During the First Partition of Poland, the town was annexed by the Kingdom of Prussia in 1772. In 1772, the town had 510 inhabitants and 83 timbered buildings. Agriculture was common in the area along with crafting. In 1789, the population reached 802 of which 41 families were craftsmen. During the Napoleonic Wars it was part of the Polish Duchy of Warsaw from 1807 to 1815, but was reannexed by Prussia afterwards. In the beginning of the 20th century, the town had breweries, sawmills, iron mill, engine works and dairy products. In 1920, the area was reintegrated with Poland after it regained independence.

Following the German-Soviet invasion of Poland, which started World War II in September 1939, Lidzbark was occupied by Germany until 1945. Three Polish policemen from Lidzbark were murdered by the Russians in the Katyn massacre in 1940. 70% of the town was destroyed during the war. In 1945, the town was restored to Poland, although with a Soviet-installed communist regime, which stayed in power until the 1980s. In the following years, the Polish anti-communist resistance was active in Lidzbark, including the nationwide Home Army Resistance Movement and the local Polish Catholic Youth Organization.

==Sports==
The local football team is Wel Lidzbark, which competes in the lower leagues.

==Twinnings==
- Oebisfelde, Germany
- Co op municipality: Guttau, Germany
- Sovetsk, Kaliningrad Oblast, Russia

==Notable people==
- Roman Antoszewski (1935–2017), plant physiologist
- David Orbansky (1843–1897), Union Army soldier in the American Civil War, Medal of Honor awardee.

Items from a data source
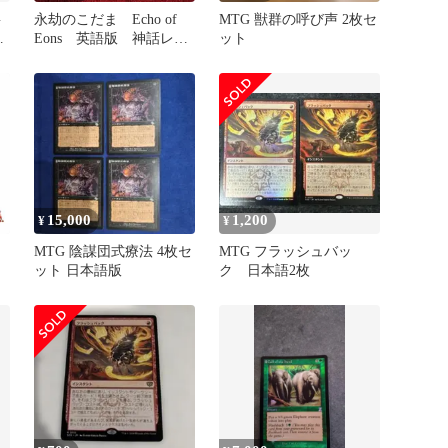
G
永劫のこだま Echo of
MTG 獣群の呼び声 2枚セ
キ
Eons 英語版 神話レ
ット
ア MTG MB2 未来枠
15,000
1,200
¥
¥
ッ
MTG 陰謀団式療法 4枚セ
MTG フラッシュバッ
ット 日本語版
ク 日本語2枚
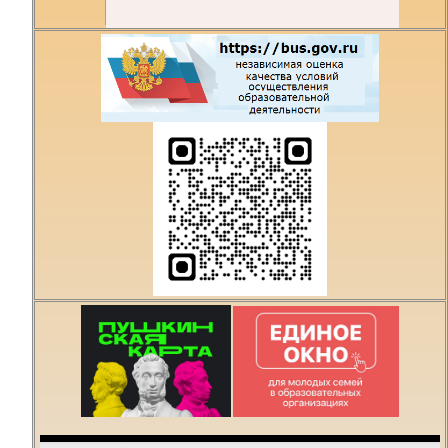
Есть предложения по
организации учебного
процесса или знаете,
как сделать техникум
лучше?
Написать о проблеме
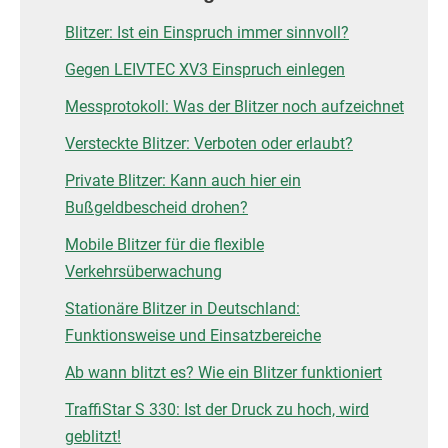
Blitzer: Ist ein Einspruch immer sinnvoll?
Gegen LEIVTEC XV3 Einspruch einlegen
Messprotokoll: Was der Blitzer noch aufzeichnet
Versteckte Blitzer: Verboten oder erlaubt?
Private Blitzer: Kann auch hier ein
Bußgeldbescheid drohen?
Mobile Blitzer für die flexible
Verkehrsüberwachung
Stationäre Blitzer in Deutschland:
Funktionsweise und Einsatzbereiche
Ab wann blitzt es? Wie ein Blitzer funktioniert
TraffiStar S 330: Ist der Druck zu hoch, wird
geblitzt!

** TASK REQUIREMENTS **
A: Answer these questions using the passage on Lidzbark:
(i) How many inhabitants did the town have in 1772?
(ii) What share of the town was destroyed during the war?
(iii) Which local football team is named?
B: Reproduce the passage on Lidzbark word for word, starting with "Following the German-Soviet" and going on through "the lower leagues.".
C: In one to three sentences, state the circumstance the passage on Lidzbark gives for the area's reintegration with Poland in 1920.

** SOLVED PROBLEMS **
A:
(i) 510
(ii) 70%
(iii) Wel Lidzbark

B:
Following the German-Soviet invasion of Poland, which started World War II in September 1939, Lidzbark was occupied by Germany until 1945. Three Polish policemen from Lidzbark were murdered by the Russians in the Katyn massacre in 1940. 70% of the town was destroyed during the war. In 1945, the town was restored to Poland, although with a Soviet-installed communist regime, which stayed in power until the 1980s. In the following years, the Polish anti-communist resistance was active in Lidzbark, including the nationwide Home Army Resistance Movement and the local Polish Catholic Youth Organization.

==Sports==
The local football team is Wel Lidzbark, which competes in the lower leagues.

C: The area was reintegrated with Poland in 1920 after Poland regained independence.